通过附加两个int的二进制表示来创建double

Question

I'm trying to create a double by appending the binary representations of two int s. This is what I have now:

int i = arc4random();
*(&i+1) = arc4random();
double d = *(double*)&i;

I hoped the double pointer would also use the value in the &i+1 address, and this is indeed the case. When I print the binary representations of i and *(&i+1) and compare them to the binary representation of d , d is composed by appending *(&i+1) and i . So *(&i+1) comes first?! Why is this the case?

EDIT: also take a look at the answers of Juan Catalan and Mark Segal to know what's the right way of doing what I did using unions.

Answer 1

Use a union instead. You still could generate a NaN But won't have memory management issues.

This is the whole purpose of a union , share a memory block among several different types.

Make sure in your architecture sizeof(double) is equal to twice sizeof(int)

Answer 2

You could either use a union, like this:

typedef union {
    double d;
    struct {
        int a;
        int b;
    } integers;
} double_generator;

int main(void) {
    double_generator g;
    g.integers.a = arc4random();
    g.integers.b = arc4random();

    // g.d is now a "randomly generated double"

    return 0;
}

Or "manually", possibly unsafely, do the job yourself:

int main(void) {
    double d;
    *((int *)&d) = arc4random();
    *(((int *)&d) + 1) = arc4random();
    printf("%f", d);
    return 0;
}

In both cases, you simply address the same memory as if it was int or double . This could generate every possible double value, including NaN or Infinity .

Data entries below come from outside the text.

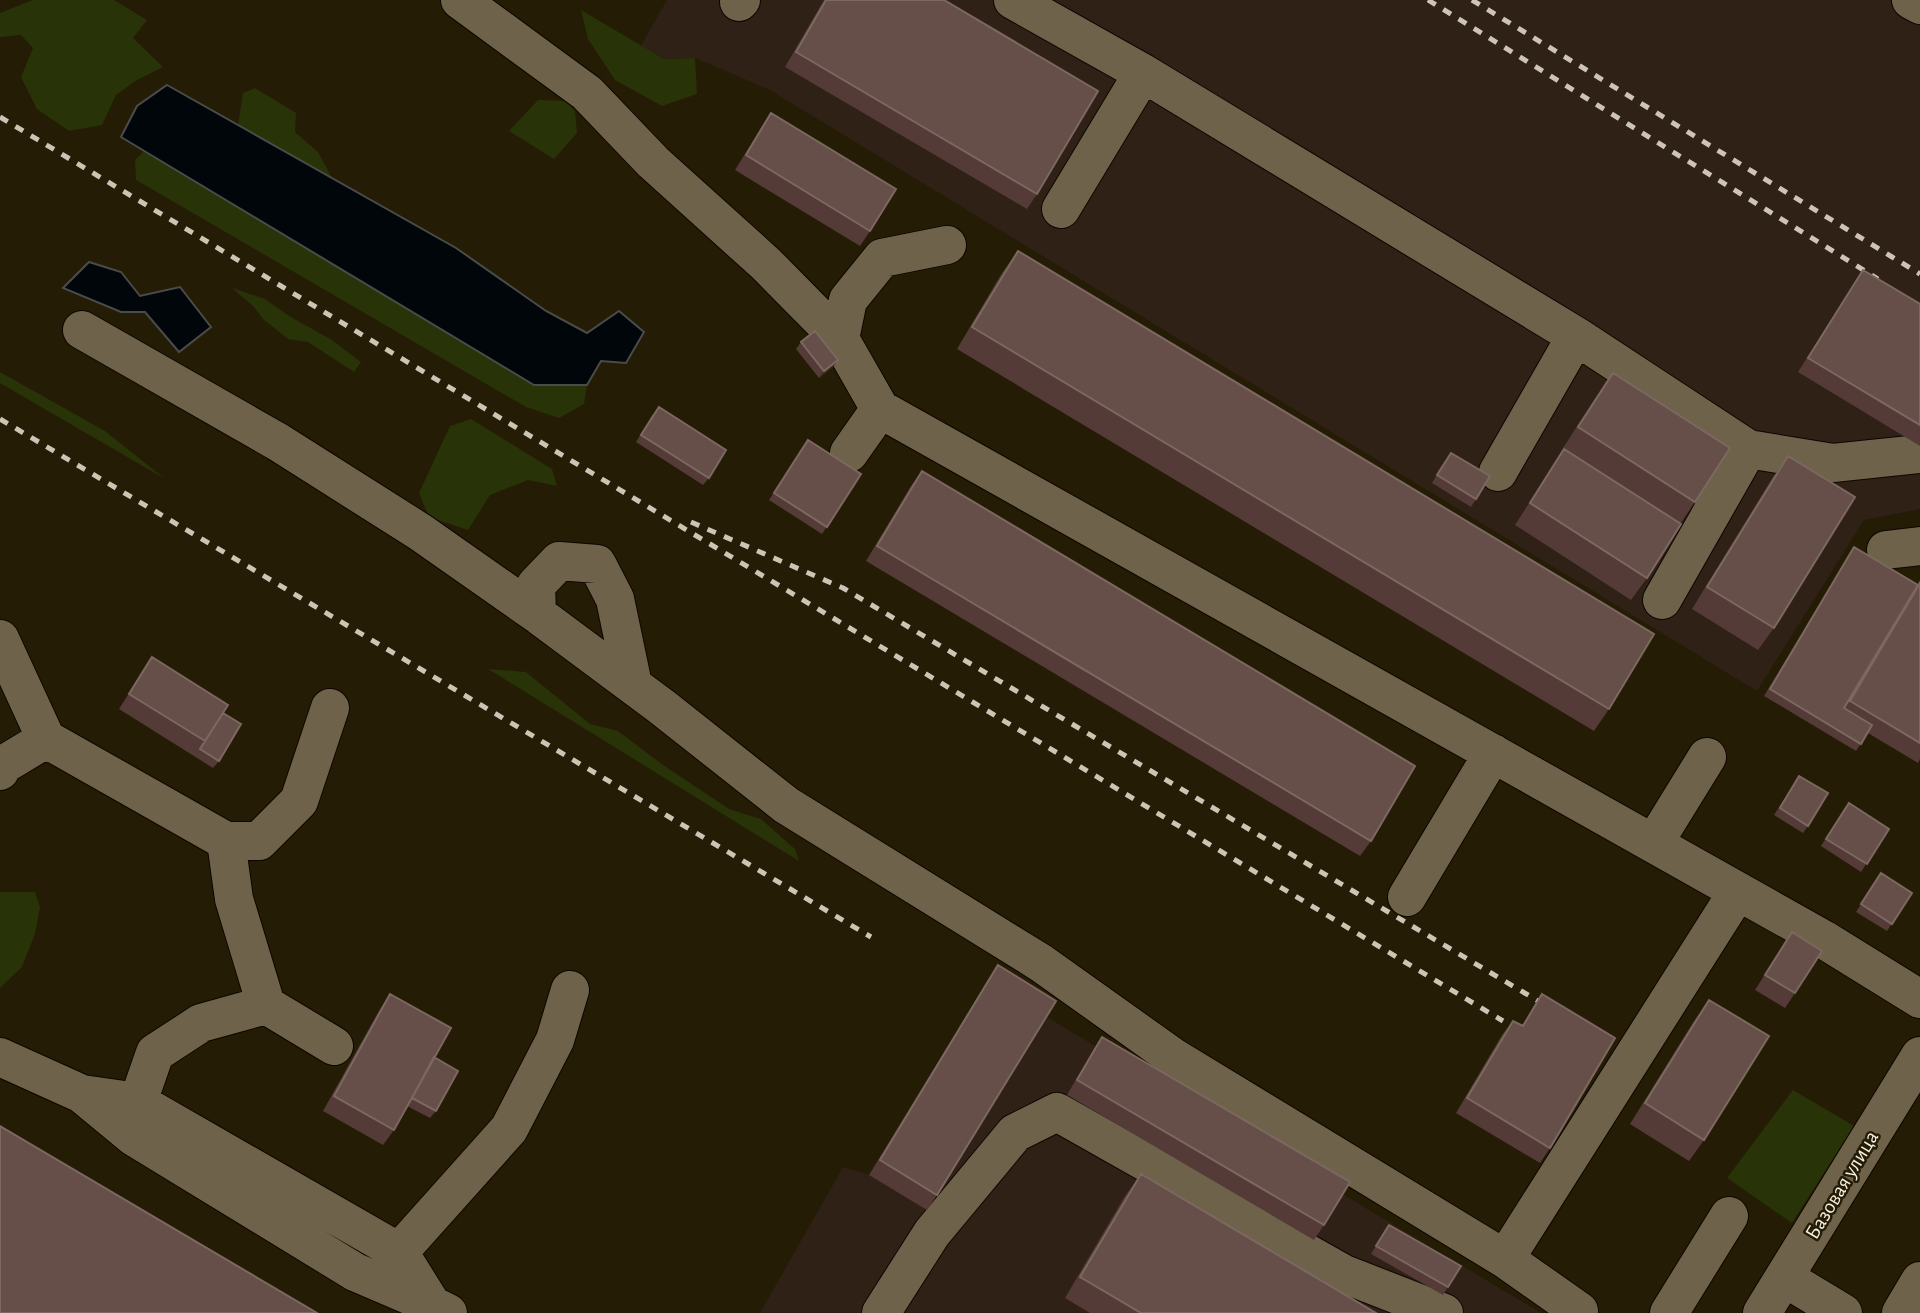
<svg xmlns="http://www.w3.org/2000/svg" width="1920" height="1313" font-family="'Alegreya Sans',sans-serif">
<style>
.industrial{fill:#302116}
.green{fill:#283307}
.water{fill:#00060a;stroke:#4a4c4b;stroke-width:2}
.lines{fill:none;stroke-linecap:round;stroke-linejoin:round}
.minor-casing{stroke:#0e0600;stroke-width:40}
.minor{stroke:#6e634a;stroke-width:38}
.rail{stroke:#ccc5b5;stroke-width:5;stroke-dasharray:9 9;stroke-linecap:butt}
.wall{fill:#543b37}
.shaded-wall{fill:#3a261b}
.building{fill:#664e49;stroke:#7c6861;stroke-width:2}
.labels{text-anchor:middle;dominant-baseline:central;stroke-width:5;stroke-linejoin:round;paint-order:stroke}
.street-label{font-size:21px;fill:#f6f0e2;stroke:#251c05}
</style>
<rect width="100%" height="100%" fill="#251c05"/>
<!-- industrial -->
<path class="industrial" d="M 667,0 L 1920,0 L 1920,509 L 1864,520 L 1757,691 L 770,90 L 696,58 L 664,59 L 641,46 Z
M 988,980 L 1045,1016 L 1541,1313 L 760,1313 L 843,1167 L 870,1175 Z"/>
<!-- green -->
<path class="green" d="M 33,0 L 114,0 L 147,20 L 133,38 L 163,67 L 137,80 L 116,95 L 102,125 L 69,131 L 37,109 L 21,77 L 33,48 L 21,35 L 0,37 L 0,13 Z
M 581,10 L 664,59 L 695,58 L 697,94 L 662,106 L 615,80 L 588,39 Z
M 255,88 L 296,113 L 295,132 L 318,152 L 332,178 L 238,125 L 243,93 Z
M 538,100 L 566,101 L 575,111 L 577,133 L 554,159 L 509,131 Z
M 144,151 L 534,385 L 587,385 L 584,404 L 559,418 L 526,407 L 136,180 L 135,160 Z
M 232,288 L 265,299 L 289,316 L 332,340 L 361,362 L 354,372 L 308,342 L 288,339 L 264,320 L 253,306 Z
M 0,372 L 105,431 L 165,479 L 0,383 Z
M 471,419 L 552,469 L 557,486 L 528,480 L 490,495 L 468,530 L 429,517 L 419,493 L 450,426 Z
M 488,669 L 526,672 L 590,724 L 618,731 L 663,765 L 729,809 L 761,819 L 795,849 L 799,861 Z
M 0,892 L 35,892 L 40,907 L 35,934 L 22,967 L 0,988 Z
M 1793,1090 L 1854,1126 L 1792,1223 L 1727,1178 Z"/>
<!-- water -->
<path class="water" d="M 167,85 L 456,248 L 546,311 L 587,333 L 619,311 L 644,332 L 626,363 L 601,361 L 587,385 L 534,385 L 121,137 L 137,106 Z
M 89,262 L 121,272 L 140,296 L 180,287 L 211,327 L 179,352 L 145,312 L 121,312 L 63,288 Z"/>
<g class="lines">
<defs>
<path id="minor" d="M 460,0 L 587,93 L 653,162 L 766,264 L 840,339 L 880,409 L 1823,939 L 1920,999
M 1013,0 L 1143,73 L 1576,336 L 1748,449 L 1833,463 L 1920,454
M 1911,0 L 1920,5
M 739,2 L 741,0
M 1061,209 L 1143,73
M 82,330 L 278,442 L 420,532 L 537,614 L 662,707 L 786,805 L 1041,963 L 1173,1057 L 1505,1259 L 1579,1311
M 840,339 L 848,300 L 882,258 L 947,245
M 849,453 L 880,409
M 1498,472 L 1576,336
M 1886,550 L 1920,546
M 1662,600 L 1748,449
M 537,614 L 536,585 L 559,561 L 597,564 L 615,599 L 633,685
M 0,639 L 46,739
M 0,771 L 3,765 L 46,739 L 226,841 L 234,899 L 266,1005 L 334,1046
M 226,841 L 259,841 L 299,801 L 330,708
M 1654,843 L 1707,757
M 1407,897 L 1493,753
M 0,1057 L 82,1094 L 138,1102 L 399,1252 L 432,1305 L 448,1313
M 82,1094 L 134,1137 L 355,1272 L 432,1305
M 138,1102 L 155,1053 L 201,1023 L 266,1005
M 399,1252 L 509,1129 L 555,1040 L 570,990
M 1505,1259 L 1738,891
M 1785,1278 L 1843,1313
M 881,1313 L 932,1233 L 1015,1133 L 1057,1112 L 1344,1274 L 1444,1313
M 1669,1313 L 1729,1216
M 1762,1313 L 1920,1056
M 1901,1313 L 1920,1281"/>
</defs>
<!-- minor casing -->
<use href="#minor" class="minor-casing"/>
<!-- minor -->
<use href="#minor" class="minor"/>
<!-- rail -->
<path class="rail" d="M 1428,0 L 1878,279
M 1472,0 L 1920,274
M 0,117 L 1503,1021
M 0,419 L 871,937
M 691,522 L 843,588 L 1555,1011"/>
</g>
<!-- wall -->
<path class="wall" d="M 824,0 L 944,0 L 1037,194 L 1027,209 L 785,67 Z
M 771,113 L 870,231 L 860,246 L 735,170 L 761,128 Z
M 1018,251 L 1609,709 L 1594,731 L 957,349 L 1002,273 Z
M 1863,270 L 1920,304 L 1920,446 L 1798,372 Z
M 801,342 L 833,367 L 819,378 L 796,349 Z
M 1613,373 L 1695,502 L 1680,524 L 1647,578 L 1631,600 L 1515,525 L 1564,449 L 1563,448 L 1598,394 Z
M 653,414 L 709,478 L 703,485 L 636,442 Z
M 808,440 L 861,474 L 822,534 L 769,500 Z
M 1788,456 L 1774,628 L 1758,650 L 1692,609 L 1773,477 Z
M 1446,460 L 1476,499 L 1471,507 L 1432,483 Z
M 922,471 L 1371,841 L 1360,856 L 866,561 L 911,486 Z
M 1854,547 L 1917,585 L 1920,580 L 1920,759 L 1918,763 L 1868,733 L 1856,751 L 1764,696 Z
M 152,657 L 223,713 L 219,761 L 213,768 L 119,709 Z
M 1799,776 L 1808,826 L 1803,833 L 1774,815 Z
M 1849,803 L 1889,829 L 1861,872 L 1821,846 Z
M 1881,873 L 1912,893 L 1887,931 L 1856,912 Z
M 1792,932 L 1795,993 L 1785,1008 L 1755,990 Z
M 998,965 L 937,1195 L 927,1210 L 869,1175 L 988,980 Z
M 390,994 L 434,1057 L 436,1111 L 430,1118 L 407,1106 L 394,1130 L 383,1145 L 323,1111 L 380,1009 Z
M 1542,994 L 1550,1148 L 1540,1163 L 1456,1113 L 1502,1035 L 1513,1021 L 1522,1026 Z
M 1709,1000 L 1704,1140 L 1689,1161 L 1630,1124 L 1694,1021 Z
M 1102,1037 L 1324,1225 L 1314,1240 L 1067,1095 L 1092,1052 Z
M 1141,1174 L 1376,1313 L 1090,1313 L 1065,1298 L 1125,1196 Z
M 1389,1225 L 1448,1287 L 1443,1295 L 1371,1254 Z"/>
<!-- shaded-wall -->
<path class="shaded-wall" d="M 838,360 L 833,367 L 819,378 L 824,371 Z"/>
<!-- building -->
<path class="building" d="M 826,0 L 944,0 L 1098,91 L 1037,194 L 796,52 Z
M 771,113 L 896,189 L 870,231 L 746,155 Z
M 1018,251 L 1654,634 L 1609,709 L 972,327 Z
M 1863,270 L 1920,304 L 1920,425 L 1808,358 Z
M 815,331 L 838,360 L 824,371 L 801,342 Z
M 1613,373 L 1730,448 L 1695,502 L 1578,427 Z
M 659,407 L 726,450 L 709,478 L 641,435 Z
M 808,440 L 861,474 L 827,527 L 774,493 Z
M 1564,449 L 1681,524 L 1647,578 L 1530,503 Z
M 1451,453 L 1490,476 L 1476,499 L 1437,475 Z
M 1788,456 L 1855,497 L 1774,628 L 1707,587 Z
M 922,471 L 1415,766 L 1371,841 L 877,546 Z
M 1854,547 L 1918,585 L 1844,708 L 1872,725 L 1861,744 L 1770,689 Z
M 1920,583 L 1920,743 L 1850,701 Z
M 152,657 L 228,705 L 205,741 L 129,694 Z
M 223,713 L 241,724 L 219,761 L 200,749 Z
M 1799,776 L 1828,793 L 1808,826 L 1780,808 Z
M 1849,803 L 1889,829 L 1867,864 L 1826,839 Z
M 1881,873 L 1912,893 L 1892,924 L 1861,904 Z
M 1792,932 L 1822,951 L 1795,993 L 1765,975 Z
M 998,965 L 1056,1001 L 937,1195 L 880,1160 Z
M 390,994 L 451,1028 L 394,1130 L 334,1096 Z
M 1542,994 L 1615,1038 L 1550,1148 L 1467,1098 L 1513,1021 L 1523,1026 Z
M 1709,1000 L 1769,1036 L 1704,1140 L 1645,1103 Z
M 1102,1037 L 1350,1182 L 1324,1225 L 1077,1080 Z
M 434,1057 L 458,1071 L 436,1111 L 412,1098 Z
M 0,1126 L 317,1313 L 0,1313 Z
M 1141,1174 L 1376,1313 L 1141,1313 L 1080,1277 Z
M 1389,1225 L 1461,1266 L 1448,1287 L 1376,1246 Z"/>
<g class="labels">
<!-- street labels -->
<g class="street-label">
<text transform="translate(1842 1185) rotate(-59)">Базовая улица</text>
</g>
</g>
</svg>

However, this code assumes that sizeof(double) is (at least) twice as sizeof(int) . If it isn't, you must introduce different code to handle that.

Answer 3

When I print the binary representations of i and *(&i+1) and compare them to the binary representation of d, d is composed by appending *(&i+1) and i. So *(&i+1) comes first?! Why is this the case?

the actual ordering of the bytes depends upon the 'Endian-ness' of the underlying hardware architecture.

with little Endian architecture:

1) the lowest address byte contains the least significant 8 bits of the total variable  
2) the highest address byte contains the most significant 8 bits of the total variable.